▸ **PERMINTAAN TUGAS 1**: Menurut teks tentang slogan kaum Salafi Wahabi, apa bunyi slogan terkenal yang mereka gunakan untuk menyebarkan ajarannya?

.....

Keislaman

Mana Dalilnya? (1)

Mana dalilnya? Atau, mana Dalil Quran dan Sunnah (Hadits)-nya?

Salah satu cara kaum Salafi Wahabi (Sawah) dalam menyebarkan propaganda ajarannya adalah dengan slogannya yang terkenal:  “Berdasarkan Al-Quran dan Sunnah (hadits).” Banyak yang tertipu dengan slogan propaganda ini dan termakan hasutannya.

Maknanya, mereka ingin memberi kesan bahwa semua ajaran Wahabi itu murni berdasarkan dua sumber nash tersebut dan menolak semua pendapat yang tidak berasal dari keduanya.

Oleh karena itu, maka siapapun yang mengeluarkan pendapat soal agama di depan kaum Wahabi, maka pasti akan ditanya: Mana dalilnya?

Slogan ini memang menarik karena simpel dan mudah dipahami oleh pikiran orang awam agama. Namun, hakikatnya konsep ini bisa menyesatkan pikiran kaum awam yang ingin belajar agama karena oversimplifikasi (terlalu menyederhanakan) proses penetapan hukum syariah Islam.

Baca detail: Sistem penetapan hukum syariah menurut mazhab empat

Benarkah pendapat mereka ini? Seperti dijelaskan secara singkat di tulisan berikut, klaim mereka tak lebih dari  kampanye propaganda aliran baru yang penuh kepalsuan dan inkonsistensi serta berstandar ganda.

.....

▸ **PERMINTAAN TUGAS 2**: Tuliskan setiap baris dalam entri di bawah yang memuat kata "vytvořte". Perhatikan huruf besar dan kecil.

.....

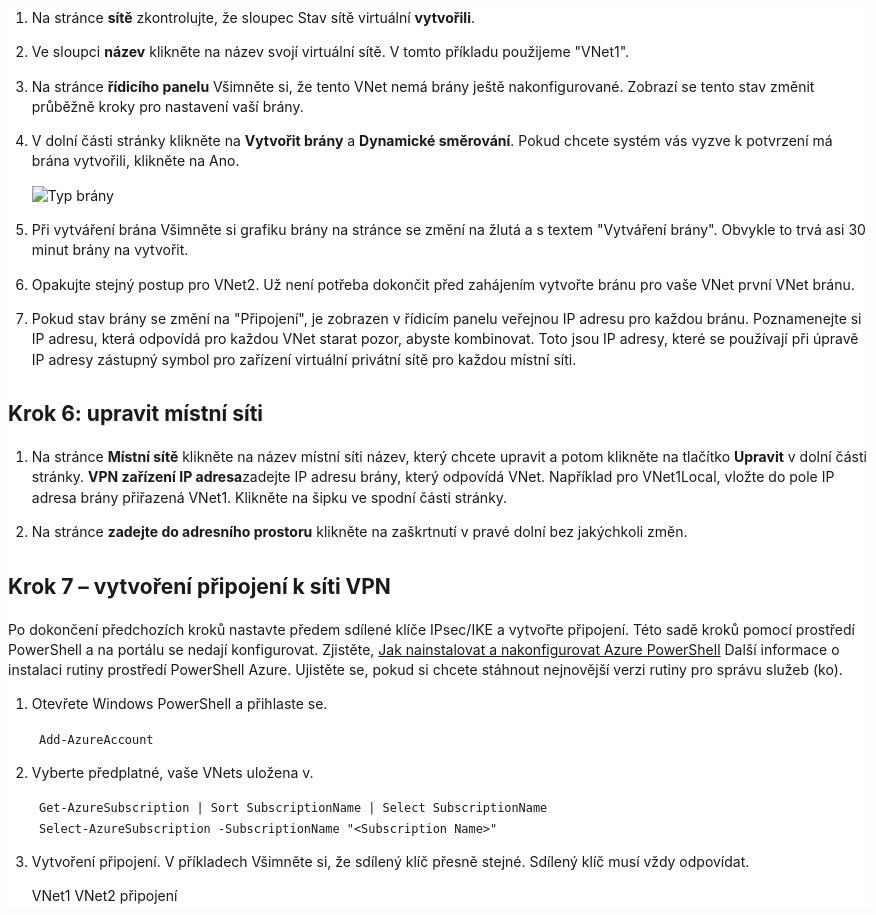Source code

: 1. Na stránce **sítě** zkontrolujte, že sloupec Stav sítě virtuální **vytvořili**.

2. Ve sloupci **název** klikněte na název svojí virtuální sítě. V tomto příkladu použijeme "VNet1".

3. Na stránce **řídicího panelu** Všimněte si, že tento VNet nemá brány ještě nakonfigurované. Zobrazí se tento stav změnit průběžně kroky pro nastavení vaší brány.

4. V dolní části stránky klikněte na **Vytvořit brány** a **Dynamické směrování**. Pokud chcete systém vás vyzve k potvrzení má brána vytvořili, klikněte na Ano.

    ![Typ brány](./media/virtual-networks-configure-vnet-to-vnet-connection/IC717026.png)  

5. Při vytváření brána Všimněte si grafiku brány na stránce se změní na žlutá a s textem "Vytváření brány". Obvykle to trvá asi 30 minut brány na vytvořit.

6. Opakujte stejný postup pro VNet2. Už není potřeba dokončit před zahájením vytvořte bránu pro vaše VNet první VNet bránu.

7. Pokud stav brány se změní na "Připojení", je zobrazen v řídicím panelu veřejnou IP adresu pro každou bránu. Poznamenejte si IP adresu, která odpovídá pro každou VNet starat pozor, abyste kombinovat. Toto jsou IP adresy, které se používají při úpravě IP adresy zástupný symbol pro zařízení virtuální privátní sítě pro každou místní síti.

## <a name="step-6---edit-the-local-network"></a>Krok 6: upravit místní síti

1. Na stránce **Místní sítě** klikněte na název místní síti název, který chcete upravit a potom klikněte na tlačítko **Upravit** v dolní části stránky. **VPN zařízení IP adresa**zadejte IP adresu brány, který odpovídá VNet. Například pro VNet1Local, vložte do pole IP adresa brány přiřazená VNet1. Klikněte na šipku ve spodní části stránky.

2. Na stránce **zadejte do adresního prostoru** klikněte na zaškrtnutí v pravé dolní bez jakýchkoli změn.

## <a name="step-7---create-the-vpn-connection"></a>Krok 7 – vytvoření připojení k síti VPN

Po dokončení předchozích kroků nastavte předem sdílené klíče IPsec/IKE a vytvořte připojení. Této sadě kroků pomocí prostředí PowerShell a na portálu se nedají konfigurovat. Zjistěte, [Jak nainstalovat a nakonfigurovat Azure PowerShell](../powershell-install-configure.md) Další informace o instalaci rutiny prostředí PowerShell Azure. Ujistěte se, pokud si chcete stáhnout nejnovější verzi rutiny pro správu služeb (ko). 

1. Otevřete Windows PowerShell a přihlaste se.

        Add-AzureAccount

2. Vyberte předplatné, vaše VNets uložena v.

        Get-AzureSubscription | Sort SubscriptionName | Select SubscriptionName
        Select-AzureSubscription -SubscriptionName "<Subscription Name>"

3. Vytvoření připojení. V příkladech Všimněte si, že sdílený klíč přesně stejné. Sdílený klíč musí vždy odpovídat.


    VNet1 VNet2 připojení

.....

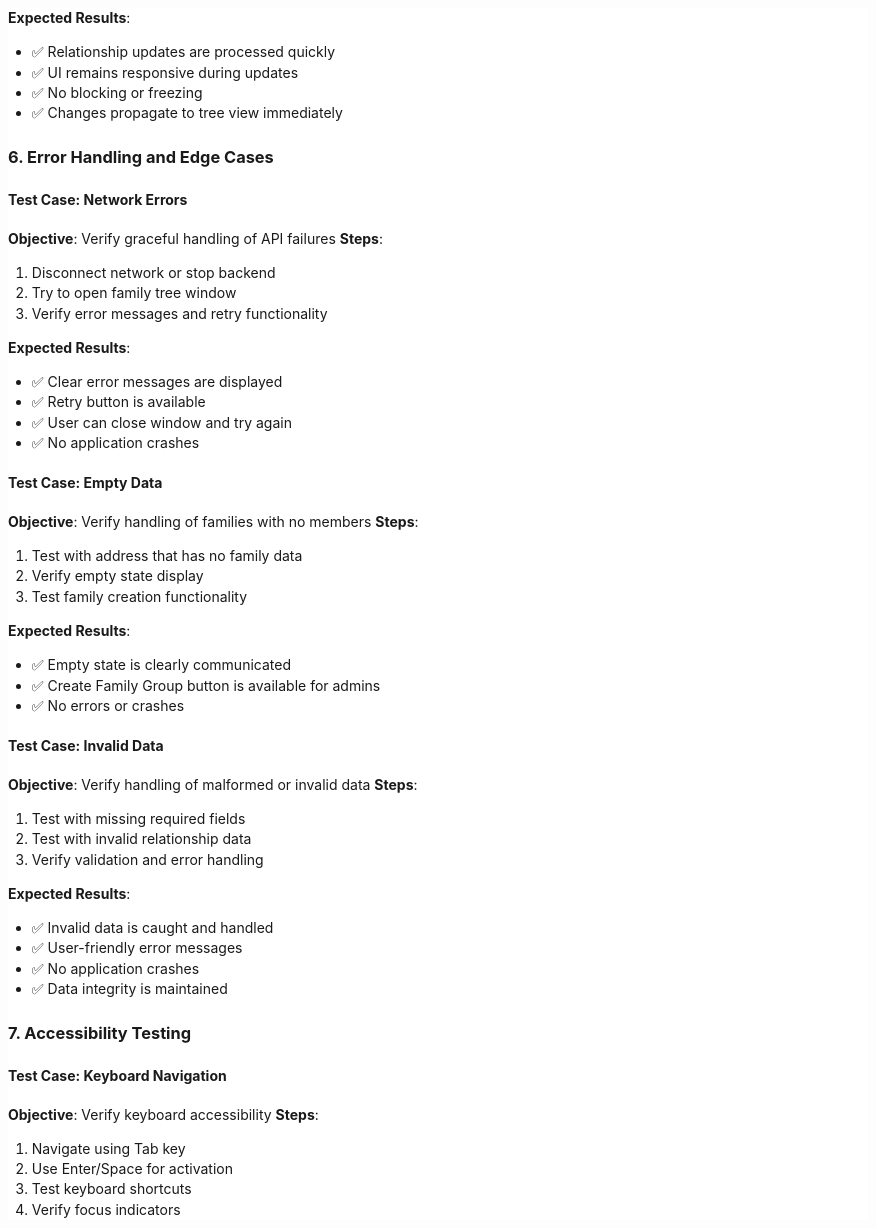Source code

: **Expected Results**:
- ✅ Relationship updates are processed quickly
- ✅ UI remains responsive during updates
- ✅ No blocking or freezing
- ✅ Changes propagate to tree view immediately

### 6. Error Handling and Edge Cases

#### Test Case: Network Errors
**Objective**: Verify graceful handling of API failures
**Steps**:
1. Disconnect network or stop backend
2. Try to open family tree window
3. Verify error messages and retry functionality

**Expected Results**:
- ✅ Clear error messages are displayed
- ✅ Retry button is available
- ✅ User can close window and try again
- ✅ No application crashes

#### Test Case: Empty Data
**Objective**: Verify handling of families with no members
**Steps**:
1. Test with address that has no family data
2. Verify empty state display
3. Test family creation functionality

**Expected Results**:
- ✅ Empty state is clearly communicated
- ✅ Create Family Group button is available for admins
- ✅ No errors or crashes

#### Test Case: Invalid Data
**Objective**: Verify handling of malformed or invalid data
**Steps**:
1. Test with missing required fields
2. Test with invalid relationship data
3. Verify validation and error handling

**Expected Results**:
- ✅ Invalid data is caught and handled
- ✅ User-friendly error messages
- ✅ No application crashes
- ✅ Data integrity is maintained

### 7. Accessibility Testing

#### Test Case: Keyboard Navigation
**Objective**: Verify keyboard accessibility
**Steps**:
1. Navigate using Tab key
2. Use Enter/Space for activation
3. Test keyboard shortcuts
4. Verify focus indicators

.....

▸ **BAGIAN JAWABAN 1**: “Berdasarkan Al-Quran dan Sunnah (hadits).”

▸ **BAGIAN JAWABAN 2**:
6. Opakujte stejný postup pro VNet2. Už není potřeba dokončit před zahájením vytvořte bránu pro vaše VNet první VNet bránu.
Po dokončení předchozích kroků nastavte předem sdílené klíče IPsec/IKE a vytvořte připojení. Této sadě kroků pomocí prostředí PowerShell a na portálu se nedají konfigurovat. Zjistěte, [Jak nainstalovat a nakonfigurovat Azure PowerShell](../powershell-install-configure.md) Další informace o instalaci rutiny prostředí PowerShell Azure. Ujistěte se, pokud si chcete stáhnout nejnovější verzi rutiny pro správu služeb (ko). 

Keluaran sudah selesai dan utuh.